German Guided Missiles of World War II

Published on
Review Author(s)
Book Author(s)
By Steve Zaloga Illustrated by Jim Laurier
Other Publication Information
Soft Cover, 48 pages, Color Illustrations, Cutaway Artwork
Product / Stock #
NVG 276
Company: Osprey Publishing - Website: Visit Site
Provided by: Osprey Publishing - Website: Visit Site
Product Picture

Here’s another interesting and informative book by Steve Zaloga. He has done a few books for Osprey. By my count (from Wikipedia) this is his 27th Osprey title. He’s doing it right.


  • Introduction
  • Antiship Missiles
    • Fritz-X
    • Hs 293
  • Flak Missiles
    • Unguided Flak Rockets
    • Flak Missiles
      • Rheinmetall Borsig Rheintochter
      • Henschel Hs 117 Schmetterling
      • Messerschmitt Enzian
      • Wasserfall
  • Air-to-Air Missiles
  • Antitank Missiles
  • Further Reading

Since Mr. Zaloga has already done Osprey books on the V-1 and V-2, these missiles are not covered in this book. But what is covered are those projects which barely made it to operational status, or weren’t quite ready when VE day occurred.

Antiship Missiles

The coverage of the Fritz X and the HS 293 is very good, giving an excellent idea of how the guidance systems were developed and how effective they were.
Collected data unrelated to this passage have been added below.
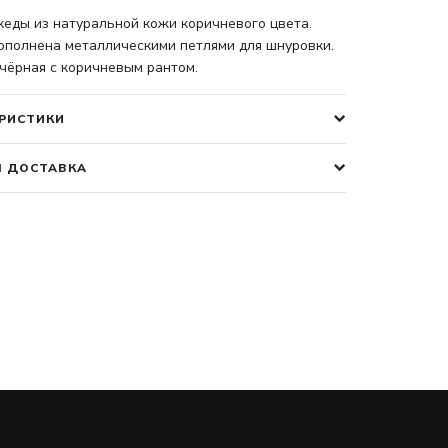
кеды из натуральной кожи коричневого цвета.
ополнена металлическими петлями для шнуровки.
чёрная с коричневым рантом.
РИСТИКИ
І ДОСТАВКА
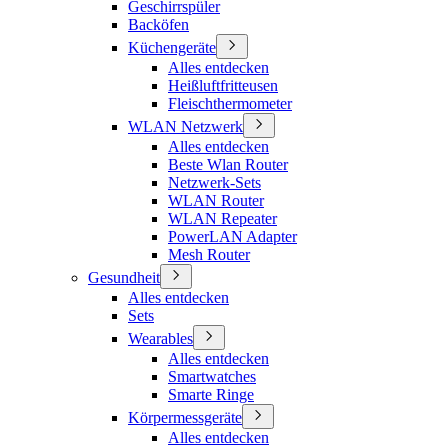
Geschirrspüler
Backöfen
Küchengeräte
Alles entdecken
Heißluftfritteusen
Fleischthermometer
WLAN Netzwerk
Alles entdecken
Beste Wlan Router
Netzwerk-Sets
WLAN Router
WLAN Repeater
PowerLAN Adapter
Mesh Router
Gesundheit
Alles entdecken
Sets
Wearables
Alles entdecken
Smartwatches
Smarte Ringe
Körpermessgeräte
Alles entdecken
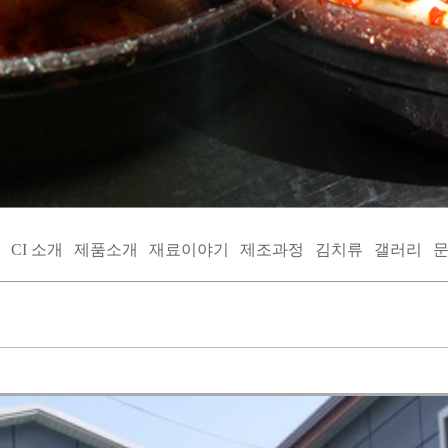
CI 소개
제품소개
재료이야기
제조과정
김치류
갤러리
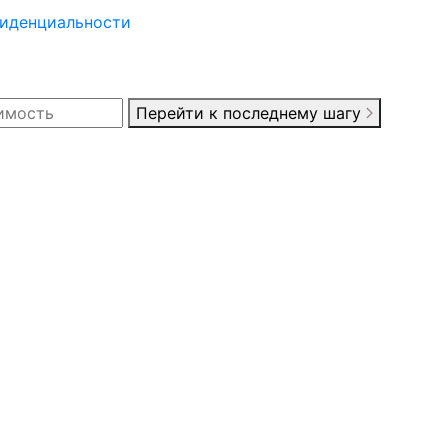
иденциальности
Перейти к последнему шагу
There’s a table with the ships sunk or damaged by these missiles. There are 44 entries on the list, and 22 were sunk, 22 damaged. In the text it’s shown that several of the damaged ships were not sunk because the missile passed completely through the hull, failing to explode. Another reason for low success numbers was that the Allies quickly developed jammers for the radio control systems for these missiles.

One “missile” mentioned is the Mistel, a Ju-88 flown to the target by an attached fighter, FW-190 or Bf-109. I learned that later Mistels were radio controlled from the “parasite” fighter. There’s a lot of great information in this book.

Flak Missiles

Anti-aircraft missiles had a difficult development. The problem wasn’t technical, it was political. With the war going well in September of 1941, Hitler ordered the cessation of all long-term development programs. This included Flak missiles. When it became obvious that anti-aircraft guns were not working against high flying night bombers, Hitler ordered the deployment of Nebelwerfer artillery rockets to defend the Ruhr industrial region against bombers. This didn’t work because the Nebelwerfers didn’t have the range or speed to engage aircraft.

There were four guided missile development programs which received support and funding from the Luftwaffe. They were the subsonic Henschel Schmetterling, the Rheinmetall-Borsig Rheintochter, the Messerschmitt Enzian and the supersonic Wasserfall, which was based on the V-2.

Mr. Zaloga does a very good job of showing how these projects suffered delays from many factors, including, low priorities early on, material failures, and the fact that Allied bombing made manufacturing difficult.

Overall Evaluation

Highly recommended. This part of the Luftwaffe’s offense and defense later in the war has not been thoroughly covered before, and this book brings a lot of great information to the reader.

Many thanks to Osprey Publications for this outstanding book, and to IPMS USA for allowing me to review it.